De komende maanden worden niet alleen de fundamenten gelegd voor verkiezingsprogramma’s, maar ook voor de kandidatenlijsten. In het laatste kwartaal van dit jaar worden beide vastgesteld. De daadwerkelijke campagne start pas in februari.

Een goede lobby richting de gemeenteraadsverkiezingen draait niet alleen om inhoud, maar ook om mensen. De bestuurlijke complexiteit rond OV maakt het des te belangrijker dat kandidaten goed geïnformeerd zijn – over de verantwoordelijkheidsverdeling tussen gemeente, vervoersregio, provincie en Rijk.

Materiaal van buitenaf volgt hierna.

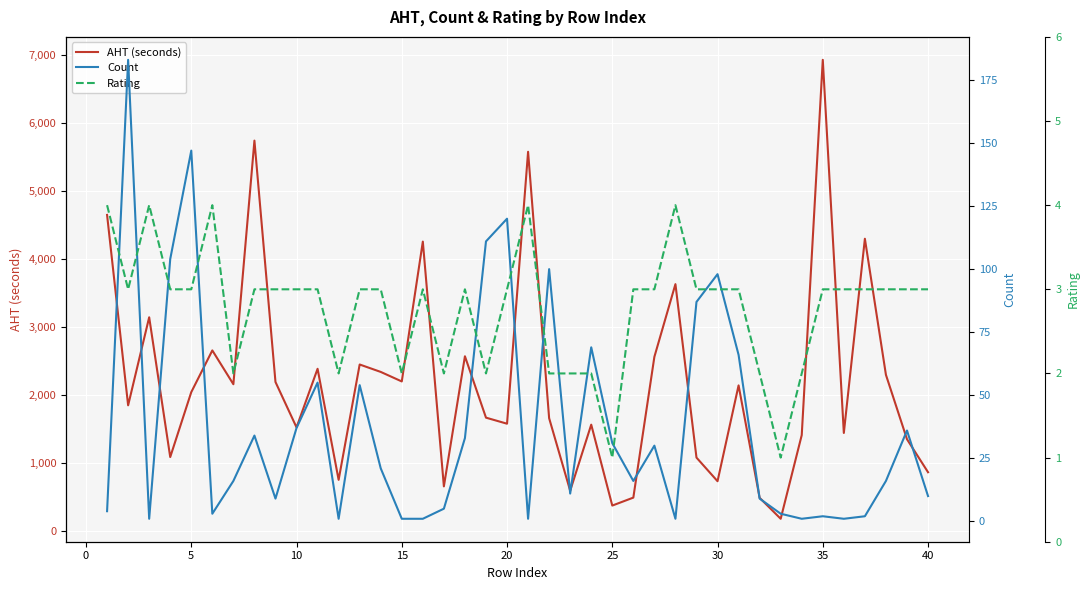

What is the minimum value for AHT (seconds)?

183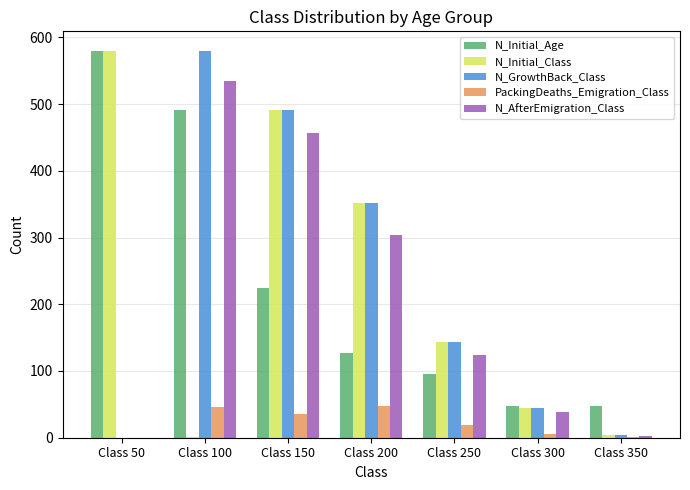

Is the value of PackingDeaths_Emigration_Class at Class 350 greater than the value of N_Initial_Age at Class 200?

No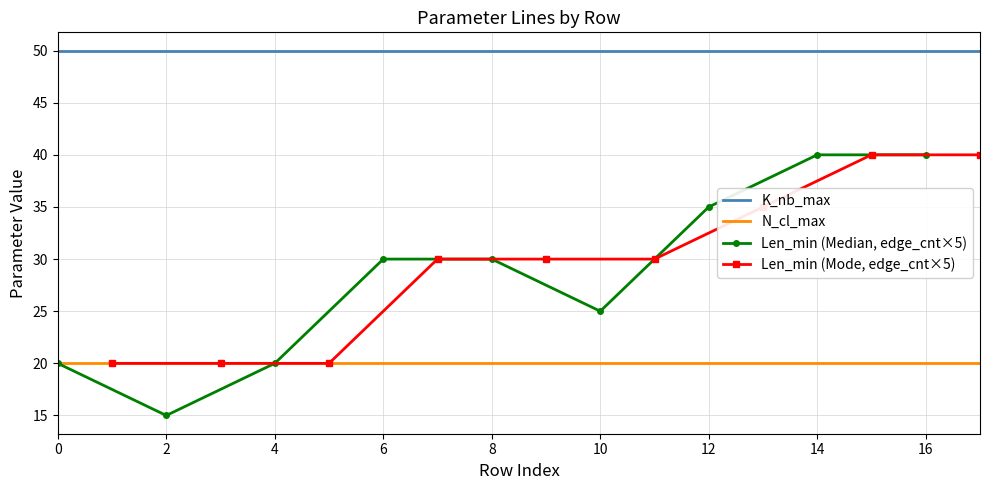

The K_nb_max series shows 50 at 1. True or false?

True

Ik hoop dat het openbaar vervoer bij de verkiezingen in 2026 een prominentere plek krijgt. De immense woningbouwopgave die Nederland te wachten staat, is onhaalbaar zonder forse investeringen in infrastructuur. Uit kosten-batenanalyses blijkt dat iedere euro die in OV wordt geïnvesteerd gemiddeld €1,33 aan maatschappelijke waarde oplevert. OV verhoogt de vastgoedwaarde rond stations, trekt bedrijven aan, verkort reistijden en maakt grootschalige evenementen mogelijk zonder extra verkeers- of parkeerdruk.

Goed OV verbindt mensen en regio’s en versterkt de economische potentie van Nederland. Snelle verbindingen zorgen ervoor dat meer mensen binnen acceptabele reistijd toegang hebben tot werk en onderwijs. Dat verkleint frictie op de arbeidsmarkt, bevordert kennisdeling en maakt bedrijven productiever.

Voor circa 2 miljoen huishoudens zonder auto is het OV essentieel. Dat geldt vooral voor ouderen, jongeren, mensen met een beperking of een laag inkomen. De OV-sector heeft alle reden om dit verhaal politiek te blijven agenderen. Zeker in een tijd waarin zorgen over inflatie en gestegen kosten groot zijn.